Passage given:
Why I Write

Posted: July 25, 2015 in chuck wendig challenge, inspiration, On Writing

The question is a simple one. “Why do you write?” Why do you take time out of your day when you could be doing so many other useful things? Why do you feel the need to inflict upon the world your fantasies and fictions?

Because I can. Because I have to. Because sometimes the only way to silence the voices is to write it out, and I’m too damn narcissistic to perhaps do the humble thing of locking away what I write in a drawe, never to see the light of day.

I write because I have stories I want to tell, characters who speak to me that want to speak, that want to act, that want to live. I write because I can and because it is the one artistic talent I have.

I can’t draw. I can’t carry a tune in a bucket. I can’t paint, sculpt, or play a musical instrument.

But.

I can string words into sentences into paragraphs into stories. On occasion I can spin a phrase into something beautiful.

I write because I was an awkward, nerdy kid in school who escaped into books, who liked fantasy and science-fiction because it was so very different from everything else I was experiencing at the time. I could disappear into books, and I admired and envied those able to spin stories.

As I got older, I learned to pull stories apart, study the bones and entrails, divine what made the stories tick, how they were put together. What separated good writing from bad. Something that nowhere near enough high school or college classes are good at teaching, at least at any level prior to grad school maybe. By learning how stories work, I learned to put together my own. I learned how to juke left when the predictable thing to do would be go right.

Stated problem a: Extract every line of the records that contains the string "clef".
The essay on writing has no connection to the records.

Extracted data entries
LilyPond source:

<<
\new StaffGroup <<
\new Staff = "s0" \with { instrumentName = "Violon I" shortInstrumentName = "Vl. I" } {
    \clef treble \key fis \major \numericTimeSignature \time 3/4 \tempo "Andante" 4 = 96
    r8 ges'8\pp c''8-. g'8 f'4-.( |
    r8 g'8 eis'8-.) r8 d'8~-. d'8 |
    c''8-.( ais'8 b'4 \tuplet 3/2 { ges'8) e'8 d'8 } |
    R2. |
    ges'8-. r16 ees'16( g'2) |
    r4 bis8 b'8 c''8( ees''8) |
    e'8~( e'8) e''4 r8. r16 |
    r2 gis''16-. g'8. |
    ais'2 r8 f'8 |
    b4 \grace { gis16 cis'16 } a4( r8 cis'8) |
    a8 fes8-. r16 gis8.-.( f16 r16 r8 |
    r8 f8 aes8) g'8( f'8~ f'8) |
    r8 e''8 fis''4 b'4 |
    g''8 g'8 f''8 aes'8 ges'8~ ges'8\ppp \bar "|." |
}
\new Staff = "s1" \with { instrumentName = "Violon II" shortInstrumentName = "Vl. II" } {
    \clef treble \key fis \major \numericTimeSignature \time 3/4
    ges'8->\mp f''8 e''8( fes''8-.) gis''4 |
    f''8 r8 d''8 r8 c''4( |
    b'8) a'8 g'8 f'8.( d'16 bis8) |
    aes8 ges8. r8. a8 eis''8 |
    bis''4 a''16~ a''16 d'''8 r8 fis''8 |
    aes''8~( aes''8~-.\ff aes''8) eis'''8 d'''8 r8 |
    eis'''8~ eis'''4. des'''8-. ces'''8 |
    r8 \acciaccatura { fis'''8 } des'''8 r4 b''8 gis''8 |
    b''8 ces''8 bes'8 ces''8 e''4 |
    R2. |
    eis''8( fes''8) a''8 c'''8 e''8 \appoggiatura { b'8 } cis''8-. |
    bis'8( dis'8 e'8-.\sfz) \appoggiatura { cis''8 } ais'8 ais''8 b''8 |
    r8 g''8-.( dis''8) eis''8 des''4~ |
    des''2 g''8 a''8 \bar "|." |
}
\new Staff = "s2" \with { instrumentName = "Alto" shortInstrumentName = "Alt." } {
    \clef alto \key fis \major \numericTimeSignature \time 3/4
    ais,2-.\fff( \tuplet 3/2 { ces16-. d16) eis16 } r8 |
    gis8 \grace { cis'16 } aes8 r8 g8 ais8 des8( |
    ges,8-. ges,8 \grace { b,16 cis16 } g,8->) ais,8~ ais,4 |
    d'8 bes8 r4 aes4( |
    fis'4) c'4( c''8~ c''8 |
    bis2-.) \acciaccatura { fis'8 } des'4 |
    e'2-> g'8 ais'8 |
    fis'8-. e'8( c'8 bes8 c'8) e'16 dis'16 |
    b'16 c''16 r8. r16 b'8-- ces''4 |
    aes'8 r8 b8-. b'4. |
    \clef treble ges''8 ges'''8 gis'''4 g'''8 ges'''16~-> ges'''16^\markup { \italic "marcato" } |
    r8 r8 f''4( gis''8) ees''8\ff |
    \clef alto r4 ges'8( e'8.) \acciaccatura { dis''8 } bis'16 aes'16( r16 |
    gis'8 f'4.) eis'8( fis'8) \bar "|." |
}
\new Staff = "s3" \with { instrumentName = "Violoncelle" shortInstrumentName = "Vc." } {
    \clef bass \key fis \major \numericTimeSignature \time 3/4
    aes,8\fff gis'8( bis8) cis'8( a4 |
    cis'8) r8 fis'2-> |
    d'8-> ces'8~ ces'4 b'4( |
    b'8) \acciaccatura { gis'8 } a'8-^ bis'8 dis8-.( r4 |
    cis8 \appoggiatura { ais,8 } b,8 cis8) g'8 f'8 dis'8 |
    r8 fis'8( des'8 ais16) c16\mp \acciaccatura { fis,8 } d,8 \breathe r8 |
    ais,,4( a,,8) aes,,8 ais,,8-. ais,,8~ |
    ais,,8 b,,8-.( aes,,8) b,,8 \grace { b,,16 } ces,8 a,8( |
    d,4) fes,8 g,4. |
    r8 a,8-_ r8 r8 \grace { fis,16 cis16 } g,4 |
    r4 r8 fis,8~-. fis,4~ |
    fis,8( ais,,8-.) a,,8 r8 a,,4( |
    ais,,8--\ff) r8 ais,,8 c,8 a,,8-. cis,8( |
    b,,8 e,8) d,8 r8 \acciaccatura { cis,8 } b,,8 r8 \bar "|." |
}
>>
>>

Stated problem b: Proceed with the essay on writing, starting right after its final sentence.

Exercise response a:
    \clef treble \key fis \major \numericTimeSignature \time 3/4 \tempo "Andante" 4 = 96
    \clef treble \key fis \major \numericTimeSignature \time 3/4
    \clef alto \key fis \major \numericTimeSignature \time 3/4
    \clef treble ges''8 ges'''8 gis'''4 g'''8 ges'''16~-> ges'''16^\markup { \italic "marcato" } |
    \clef alto r4 ges'8( e'8.) \acciaccatura { dis''8 } bis'16 aes'16( r16 |
    \clef bass \key fis \major \numericTimeSignature \time 3/4

Exercise response b:
I write because it is still an escape. For me, for others. People get to disappear into my words for a time, and maybe there’s a nerdy, awkward kid out there who needs that. Who connects with what I’m doing. Who finds their own inspiration.

And hell, I write because it’s fun. It’s exciting to write action scenes. It’s fun writing punch-drunk dialogue, the back and forth sniping of two characters. It’s fun making terrible things happen to fictional people, to pull the strings and make them dance.

I write because I can’t stop. I’ve actually gone months without writing a story, and when I do I feel like a piece of me is missing. And then I’m back, blank screen in front of me. Filling it up with words into sentences into paragraphs into stories. Maybe I’m an addict. Maybe I can’t stop. And maybe it’s because I’m getting older and I’m not the type to go out to the bar and bullshit with the regulars. Maybe this is my stool, my space, and I get to tell the stories I want to tell.

Why do I write? Because it is something deep within me, something inextricably a part of me that needs this like a junkie with his fix. And even if it goes no further than this and a couple of stories out there in the world, well, so be it.

But I’m still writing. Still submitting. And I’m not stopping any time soon.

[This week’s Chuck Wendig Challenge]

Comments
  1. Cameron says:

    Yup. I won’t say it’s worse for poets, but we get that question, too.

  2. innerouterawkward says:

    I wouldn’t call not locking your work away narcissistic. I guess unless all writers who put it out there are. Some of us are terrified to let our characters and worlds see the light of day for fear of verbal destruction. I know I am.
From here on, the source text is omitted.